A new study has found that gun deaths worldwide total about 250,000 yearly and the United States is among just six countries that make up half of those fatalities.
 
The results are from a study in the Journal of the American Medical Association.

Researchers counted about 209,000 gun deaths in 1990 compared to 251,000 in 2016. The average rate, about 4 per 100,000 people, was mostly unchanged.

Two-thirds of the deaths in 2016 were homicides, although the U.S. is among wealthy countries where suicides by gun outnumber gun killings, the study found.

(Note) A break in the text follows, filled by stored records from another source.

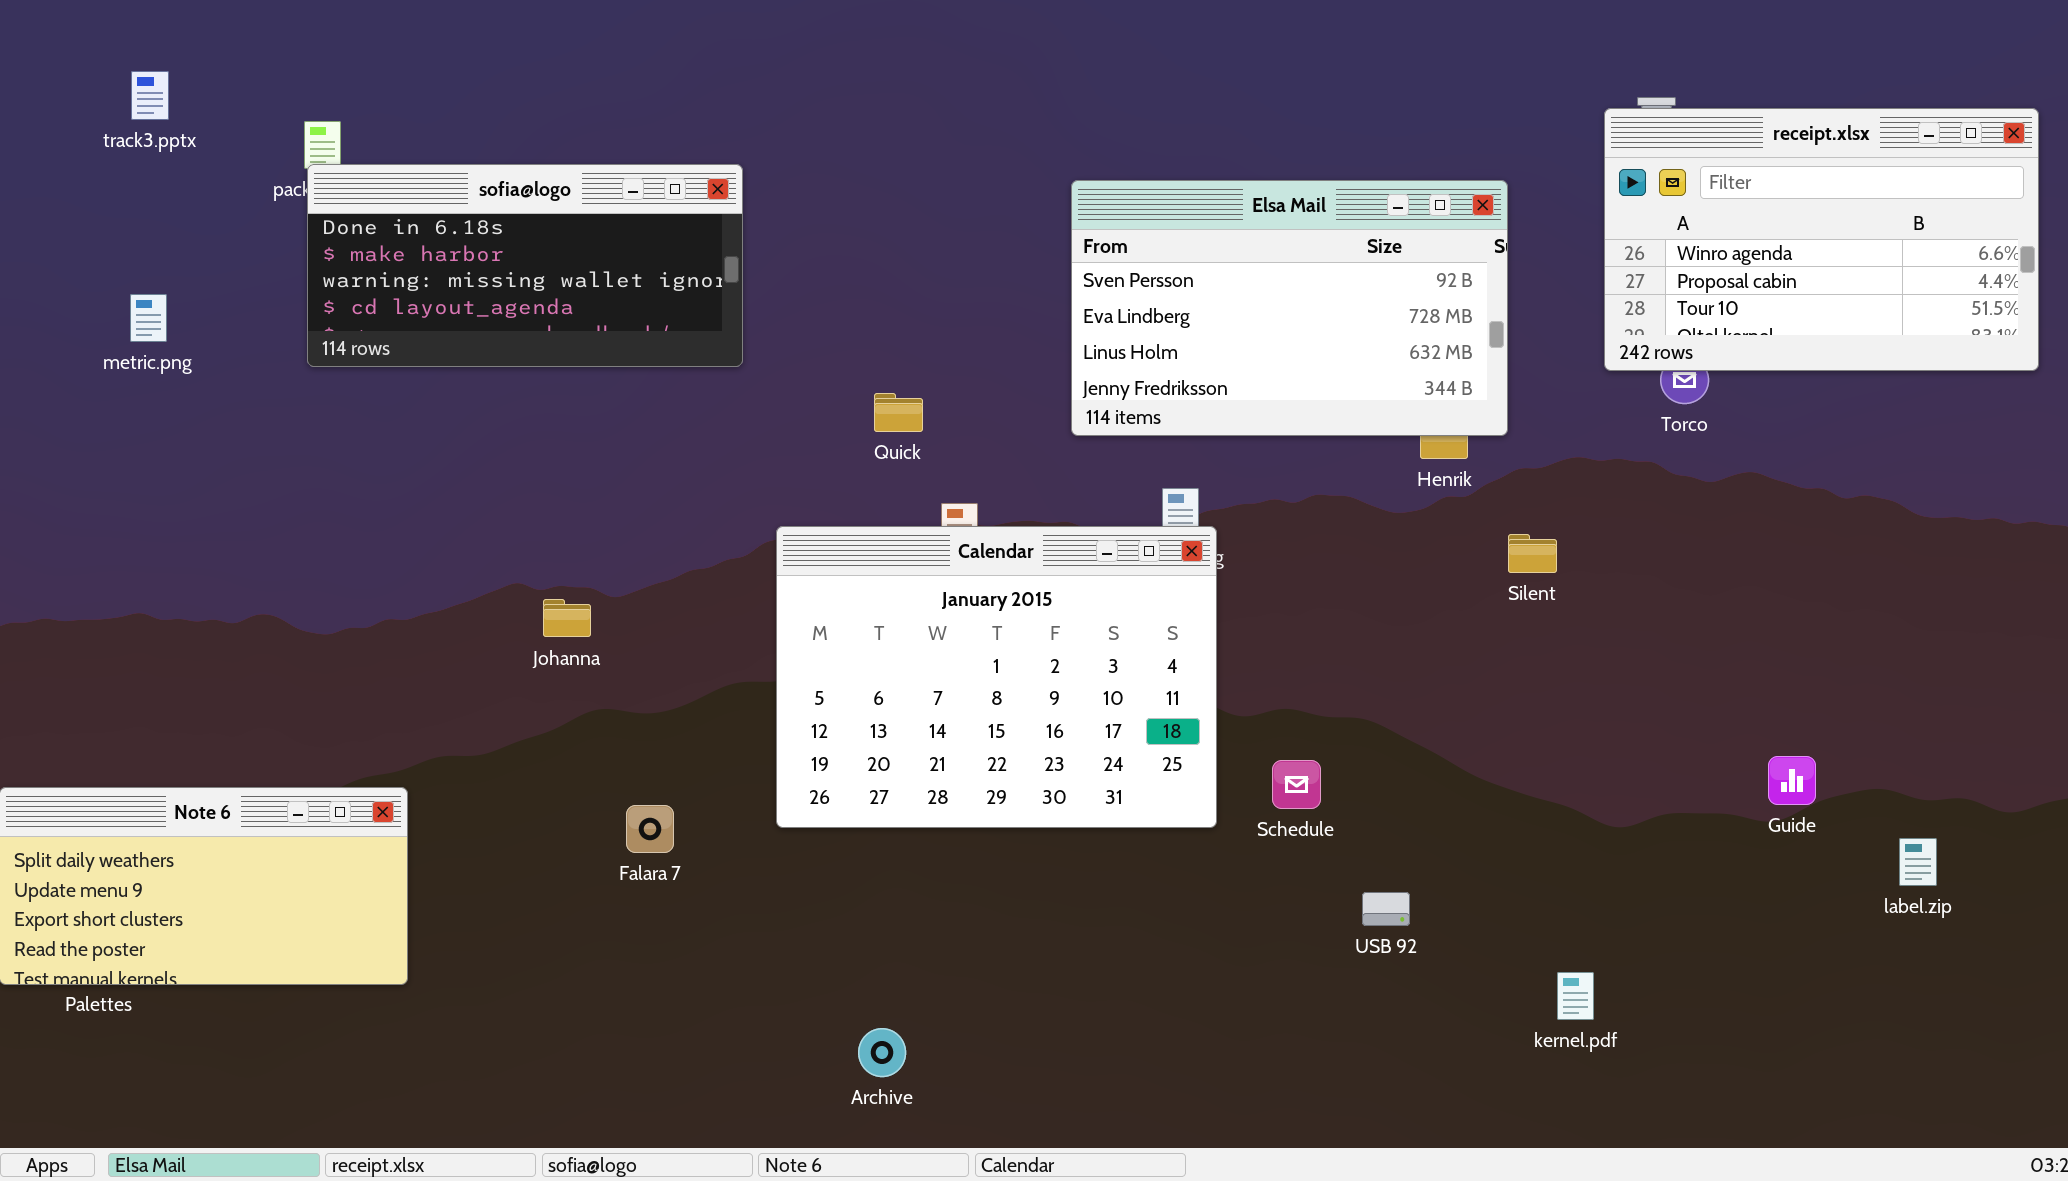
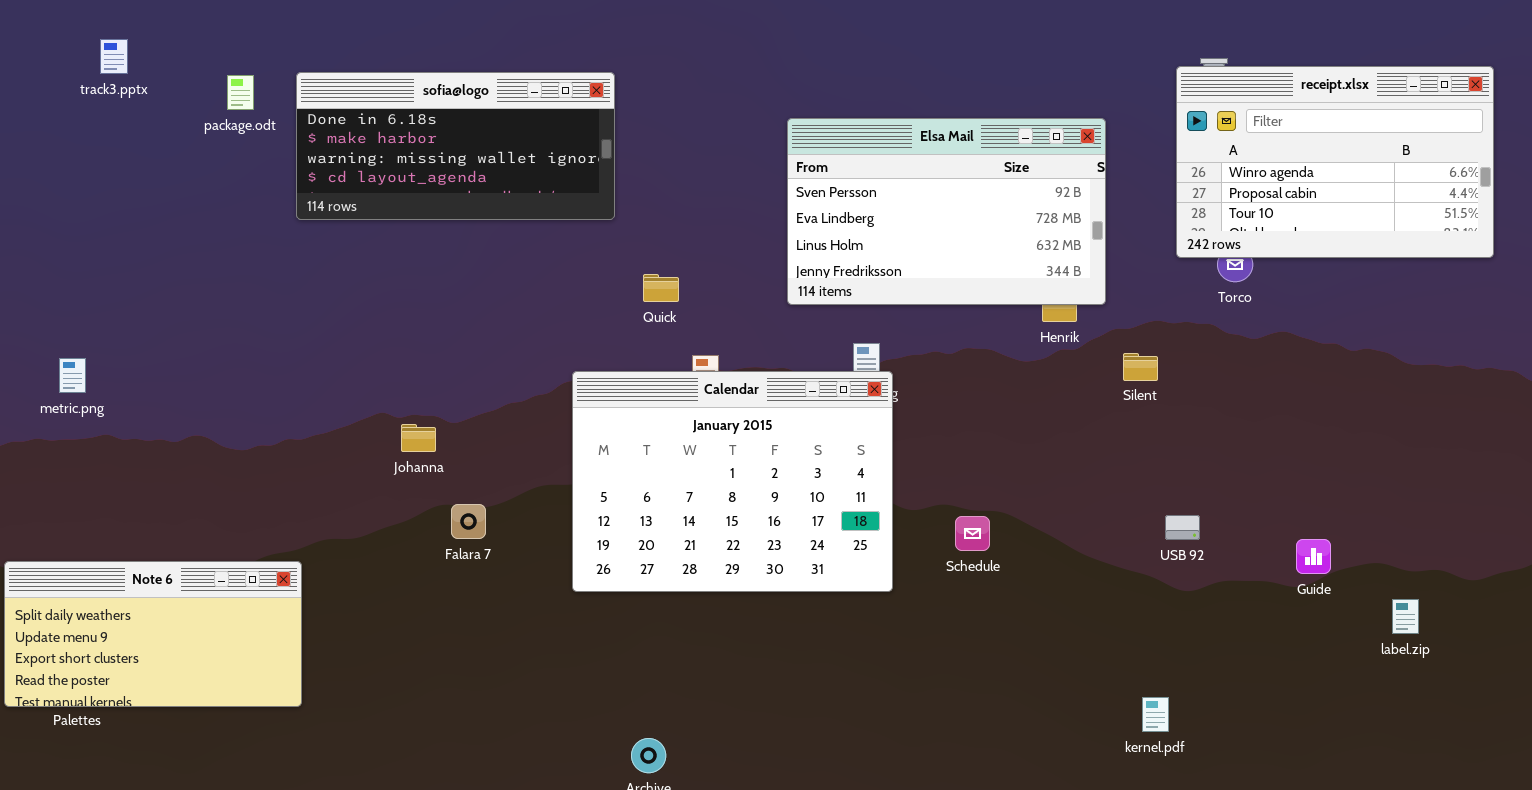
sofia@logo: [307,164,743,367] -> [296,72,615,220], moved
metric.png: [130,294,167,342] -> [59,358,86,393], moved
Silent: [1508,534,1557,573] -> [1123,353,1158,381], moved
Schedule: [1272,760,1321,809] -> [955,516,990,551], moved
Falara 7: [626,805,674,853] -> [451,504,486,539], moved
USB 92: [1362,892,1410,926] -> [1165,515,1200,540], moved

Brazil, Colombia, Guatemala, Mexico and Venezuela are the countries that with the U.S. contributed to half the study deaths. The study raises concerns about the lack of research on causes of gun violence and ways to prevent it, the editorial said.

Among the findings:

  • In 2016, 64 percent of global gun deaths were homicides, 27 percent were suicides and 9 percent were accidental.
  • Gun deaths in the U.S. climbed from 35,800 in 1990 to 37,200 in 2016, but the rate dipped slightly to 11 per 100,000. Gun suicides increased from 19,700 to 23,800.
  • The U.S. had the second-highest gun suicide rate in 2016, just over 6 deaths per 100,000 - a slight dip from the 1990 rate. Greenland had the highest, 22 per 100,000 but that amounted to just 11 suicides.
  • El Salvador had the highest global gun death rate, nearly 40 per 100,000 people. Singapore had the lowest, with 0.1 death per 100,000.
  • Gun deaths outnumbered deaths from combat and terrorism every year except 1994, when 800,000 people died in Rwandan genocide.